My favourite wine event of all, the delightful Radici del Sud, has started its 2014 edition. This year – as last year – at the lovely Masseria Caselli resort near Carovigno.

The focus of this event, indigenous Southern Italian grape varieties, is in itself enough to endear it to me. But on top of that, the relaxed, warm and friendly atmosphere and the quality of the people invited renders it unbeatable in my book.

This year, the organizer Nicola Campanile, has asked me to take a modest part in inviting people for the event and moderating presentations, a task I have gladly accepted. There is so much good wine and so much knowledge bursting to be imparted.

What with me also helping to invite attendants, I am even more among friends than usual, so apart from the even greater number of participating wineries, the friend quotient is now such that this is bound to be the greatest Radici del Sud yet. For me, at least.

Yesterday evening, 3 June 2014, certainly started auspiciously, with a vertical tasting of all vintages so far made (2009 – 2013) of the fabulous Fiano di Avellino from Tenuta Sarno.
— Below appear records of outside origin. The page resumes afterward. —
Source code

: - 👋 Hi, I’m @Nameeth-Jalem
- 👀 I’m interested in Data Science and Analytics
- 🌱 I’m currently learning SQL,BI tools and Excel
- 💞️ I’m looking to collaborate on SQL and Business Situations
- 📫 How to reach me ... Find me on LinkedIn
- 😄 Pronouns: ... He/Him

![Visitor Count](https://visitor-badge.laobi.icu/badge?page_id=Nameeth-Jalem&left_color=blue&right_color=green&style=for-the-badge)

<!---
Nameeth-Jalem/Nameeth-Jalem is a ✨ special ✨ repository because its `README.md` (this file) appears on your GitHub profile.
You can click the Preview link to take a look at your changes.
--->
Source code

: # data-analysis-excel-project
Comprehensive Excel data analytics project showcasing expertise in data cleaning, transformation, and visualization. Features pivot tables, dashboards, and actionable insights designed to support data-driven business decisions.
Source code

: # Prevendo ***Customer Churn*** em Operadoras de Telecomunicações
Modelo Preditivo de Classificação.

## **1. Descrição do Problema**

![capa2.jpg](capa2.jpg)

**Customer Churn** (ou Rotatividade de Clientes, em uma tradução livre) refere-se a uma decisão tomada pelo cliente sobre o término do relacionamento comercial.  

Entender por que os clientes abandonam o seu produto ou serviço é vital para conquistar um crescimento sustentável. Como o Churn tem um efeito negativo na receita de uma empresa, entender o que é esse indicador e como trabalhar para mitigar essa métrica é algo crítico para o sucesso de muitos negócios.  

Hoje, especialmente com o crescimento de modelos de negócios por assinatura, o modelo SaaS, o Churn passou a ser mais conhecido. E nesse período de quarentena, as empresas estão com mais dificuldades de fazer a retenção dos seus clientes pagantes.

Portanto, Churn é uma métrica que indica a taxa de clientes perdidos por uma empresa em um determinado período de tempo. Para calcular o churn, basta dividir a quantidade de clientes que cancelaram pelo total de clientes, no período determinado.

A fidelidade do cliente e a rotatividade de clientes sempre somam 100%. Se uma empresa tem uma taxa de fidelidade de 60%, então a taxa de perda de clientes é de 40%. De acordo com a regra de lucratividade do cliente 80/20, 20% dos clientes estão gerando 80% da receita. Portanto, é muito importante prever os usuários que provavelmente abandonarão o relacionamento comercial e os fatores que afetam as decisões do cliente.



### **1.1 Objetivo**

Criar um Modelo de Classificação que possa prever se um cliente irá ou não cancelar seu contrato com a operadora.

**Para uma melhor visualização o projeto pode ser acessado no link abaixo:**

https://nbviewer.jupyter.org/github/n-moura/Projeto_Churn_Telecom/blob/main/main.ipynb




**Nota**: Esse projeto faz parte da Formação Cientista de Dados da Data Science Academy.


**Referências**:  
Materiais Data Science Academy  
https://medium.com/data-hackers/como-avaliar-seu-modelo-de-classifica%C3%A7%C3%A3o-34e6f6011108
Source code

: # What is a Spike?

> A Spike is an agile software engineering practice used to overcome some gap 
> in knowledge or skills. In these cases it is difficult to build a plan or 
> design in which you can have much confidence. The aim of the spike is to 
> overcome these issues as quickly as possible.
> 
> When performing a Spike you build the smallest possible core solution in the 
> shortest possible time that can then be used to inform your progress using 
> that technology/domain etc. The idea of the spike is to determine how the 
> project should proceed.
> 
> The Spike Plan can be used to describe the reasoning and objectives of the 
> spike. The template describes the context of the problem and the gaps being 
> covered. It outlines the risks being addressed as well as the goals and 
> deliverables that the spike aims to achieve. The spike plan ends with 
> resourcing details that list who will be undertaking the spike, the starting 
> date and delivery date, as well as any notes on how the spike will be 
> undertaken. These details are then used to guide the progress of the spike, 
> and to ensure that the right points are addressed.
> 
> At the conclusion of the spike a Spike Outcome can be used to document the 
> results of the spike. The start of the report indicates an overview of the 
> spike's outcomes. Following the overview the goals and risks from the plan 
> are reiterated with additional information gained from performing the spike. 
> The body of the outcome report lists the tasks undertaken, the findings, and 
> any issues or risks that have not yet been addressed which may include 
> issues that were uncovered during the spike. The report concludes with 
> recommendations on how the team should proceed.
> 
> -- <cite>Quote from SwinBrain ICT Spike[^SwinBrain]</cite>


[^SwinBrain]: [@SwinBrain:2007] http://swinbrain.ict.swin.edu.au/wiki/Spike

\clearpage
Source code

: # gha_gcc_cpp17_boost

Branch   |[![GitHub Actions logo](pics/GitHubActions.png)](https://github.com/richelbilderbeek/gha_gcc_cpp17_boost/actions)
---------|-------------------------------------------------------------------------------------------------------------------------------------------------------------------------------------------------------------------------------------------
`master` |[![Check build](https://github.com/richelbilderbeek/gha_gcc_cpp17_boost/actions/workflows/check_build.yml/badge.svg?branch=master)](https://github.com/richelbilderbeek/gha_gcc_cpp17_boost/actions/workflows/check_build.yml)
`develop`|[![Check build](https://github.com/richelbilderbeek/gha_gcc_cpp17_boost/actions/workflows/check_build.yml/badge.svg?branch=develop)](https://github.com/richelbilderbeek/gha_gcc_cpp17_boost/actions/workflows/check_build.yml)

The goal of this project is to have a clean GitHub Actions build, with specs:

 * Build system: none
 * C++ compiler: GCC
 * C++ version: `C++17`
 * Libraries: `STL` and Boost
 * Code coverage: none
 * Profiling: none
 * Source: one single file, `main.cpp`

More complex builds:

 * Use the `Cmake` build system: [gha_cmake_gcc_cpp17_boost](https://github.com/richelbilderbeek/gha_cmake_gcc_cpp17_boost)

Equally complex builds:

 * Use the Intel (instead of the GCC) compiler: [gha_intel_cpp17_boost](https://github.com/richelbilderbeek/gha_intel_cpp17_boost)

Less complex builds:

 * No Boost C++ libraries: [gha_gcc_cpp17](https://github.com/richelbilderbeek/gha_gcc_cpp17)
Of all the wines, my preference goes to the 2010, a stunning wine of great complexity, depth and structure, beautifully balanced between fruit, structural components, lovely ripe acidity and strong hydrocarbon minerality. But the 2012 was not far behind and may at some point overtake the 2010, while the 2013, a tank sample, looked very promising.

To end the evening we were treated to a sampling of Vinicola Savese/Pichierri’s 1990 Primitivo di Manduria Dolce Naturale directly from the terracotta jars called Capasone. The Pichierris sometime bottle this under the name of Capasonato, the last bottling being a blend of the 1984 and 1985 vintages, which we also tasted. While great, the 1984/1985 was surpassed by the 1990, a glorious wine of great depth and character, marked by dark and dried fruits, leather, tar and almost umami character. A semi-sweet wine, this had the strength and concentration to last many years into the future, so look it up if you can.

More from Radici as we move along this week-long event.